Rama Yade, symbole de l’ingratitude, étale sa haine de la France
Article rédigé par Riposte Laïque, le 22 novembre 2021 Rama Yade, symbole de l’ingratitude, étale sa haine de la France

Source [Riposte Laïque] Madame Rama Yade, dans un entretien accordé à l’Express, vous vous êtes surpassée pour cracher sur votre pays d’adoption qui vous a pourtant tout donné.

https://www.lefigaro.fr/politique/rama-yade-dit-vivre-comme-une-micro-agression-de-devoir-passer-devant-la-statue-de-colbert-20211120

Vous y avez étalé votre ingratitude et votre haine de la France, pays sans doute le moins raciste de toute la planète.

Faut-il vous rappeler que vous êtes arrivée en France à l’âge de 11 ans et que dix ans plus tard, ce pays raciste vous a accordé la nationalité française ? 

Mais pourquoi donc n’avez-vous pas refusé une nationalité qui semble vous peser, tant la France est coupable à vos yeux de tous les maux ?

Faut-il vous rappeler que vous venez d’un pays, le Sénégal, qui est 25 fois plus pauvre que la France et que des millions d’Africains rêvent de devenir français ?

Faut-il vous rappeler que la France raciste a fait de vous une secrétaire d’Etat dans le gouvernement Fillon, alors que vous étiez française depuis seulement 10 ans ?

Vous osez dénoncer le « privilège blanc » alors que c’est la discrimination positive prônée par Sarkozy qui vous a propulsée au sommet de l’Etat. Bien des jeunes Blancs, donc des « privilégiés » à vos yeux, bien plus diplômés que vous, aimeraient connaitre votre parcours. Un minimum de reconnaissance et de décence ne serait pas de trop !

Votre pays, le Sénégal, je pense le connaitre mieux que vous puisque j’y ai fait une partie de mes études et y ai vécu avant et après l’indépendance.
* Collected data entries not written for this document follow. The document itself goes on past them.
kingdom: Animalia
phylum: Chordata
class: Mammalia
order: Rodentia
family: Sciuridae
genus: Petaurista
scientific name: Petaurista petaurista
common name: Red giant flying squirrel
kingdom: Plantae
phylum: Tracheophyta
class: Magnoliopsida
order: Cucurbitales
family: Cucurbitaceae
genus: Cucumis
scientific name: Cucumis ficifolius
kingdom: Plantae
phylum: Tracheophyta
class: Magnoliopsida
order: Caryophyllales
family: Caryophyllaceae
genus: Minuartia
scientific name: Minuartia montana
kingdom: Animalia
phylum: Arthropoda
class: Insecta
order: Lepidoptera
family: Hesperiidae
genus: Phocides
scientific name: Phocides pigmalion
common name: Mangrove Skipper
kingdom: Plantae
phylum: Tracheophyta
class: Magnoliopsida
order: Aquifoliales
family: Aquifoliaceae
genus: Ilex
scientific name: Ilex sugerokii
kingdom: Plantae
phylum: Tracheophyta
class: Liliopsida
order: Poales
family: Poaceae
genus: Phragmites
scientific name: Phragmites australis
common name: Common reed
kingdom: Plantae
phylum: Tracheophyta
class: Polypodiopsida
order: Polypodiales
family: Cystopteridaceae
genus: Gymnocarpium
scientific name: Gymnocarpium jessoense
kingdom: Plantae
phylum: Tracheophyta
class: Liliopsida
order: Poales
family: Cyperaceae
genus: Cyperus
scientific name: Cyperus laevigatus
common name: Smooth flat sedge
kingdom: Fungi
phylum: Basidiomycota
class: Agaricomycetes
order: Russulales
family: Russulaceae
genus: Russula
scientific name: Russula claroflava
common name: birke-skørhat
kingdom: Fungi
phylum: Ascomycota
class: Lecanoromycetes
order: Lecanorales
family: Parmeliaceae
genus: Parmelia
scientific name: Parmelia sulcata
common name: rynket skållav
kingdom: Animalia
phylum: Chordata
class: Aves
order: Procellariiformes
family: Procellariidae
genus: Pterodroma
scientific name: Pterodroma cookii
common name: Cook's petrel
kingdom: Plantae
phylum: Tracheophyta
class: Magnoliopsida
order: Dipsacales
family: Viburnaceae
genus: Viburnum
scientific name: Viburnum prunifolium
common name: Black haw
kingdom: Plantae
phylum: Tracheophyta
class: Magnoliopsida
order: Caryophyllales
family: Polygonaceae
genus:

J’y ai vu le vrai racisme, non pas entre Blancs et Noirs, mais entre ethnies noires supérieures et inférieures. N’importe quel employé noir vous dira qu’il préfère travailler sous l’autorité d’un patron blanc que celle d’un patron noir.

Ce racisme de caste reste évidemment tabou. 

Faut-il vous rappeler qu’entre 1300 et 1900, le tiers de la population du Sénégal était asservi, donc bien avant l’arrivée des Européens ?

https://fr.wikipedia.org/wiki/Esclavage_en_Afrique

Faut-il vous rappeler que la France y a aboli l’esclavage en 1848 mais que celui-ci a perduré entre Africains ?

Vous dites vous sentir agressée en passant devant la statue de Colbert, mais le racisme entre les ethnies qui perdure au Sénégal ne semble pas vous choquer.

Vous devriez savoir qu’un Sénégalais d’ethnie « inférieure » n’entrera jamais dans la maison d’un maitre d’ethnie supérieure. Une indéniable réalité que j’ai vécue, encore mise sous le tapis.

Mais il est tellement plus porteur de taper sur la France esclavagiste et raciste, en passant sous silence les 30 millions de victimes de la traite arabo-islamique et de la traite interafricaine.

Résidant aux Etats-Unis, vous voilà convertie au wokisme et devenue apôtre du mouvement Black Lives Matter.

Le wokisme, que vous appelez un noble combat, est un poison qui va disloquer les nations occidentales.

https://ripostelaique.com/la-culture-woke-le-poison-qui-detruit-les-usa-et-ronge-loccident.html

Faut-il vous rappeler que la France n’est pas l’Amérique et qu’il n’y a jamais eu d’esclavage sur le sol métropolitain ?

Faut-il vous rappeler que la France n’a pas attendu les années 60 pour abolir les lois ségrégationnistes comme en Amérique ?

Le premier président du Sénégal en 1960, Leopold Sédar Senghor, avait été élu député puis nommé ministre de la République, bien avant la décolonisation. Vous appelez ça du racisme ?

Dans les années 50, j’allais au lycée Van Vollenhoven à Dakar, où élèves blancs et noirs se côtoyaient à part égale dans les classes et où des professeurs blancs et noirs enseignaient ensemble. Où est le racisme ?

A cette époque, aucun Noir américain ne pouvait fréquenter une école de Blancs. Différence que vous semblez ignorer.

Vous voulez importer le wokisme et le mouvement BLM en France, alors que c’est le seul pays à avoir élevé l’esclavage au rang de crime contre l’humanité en 2010.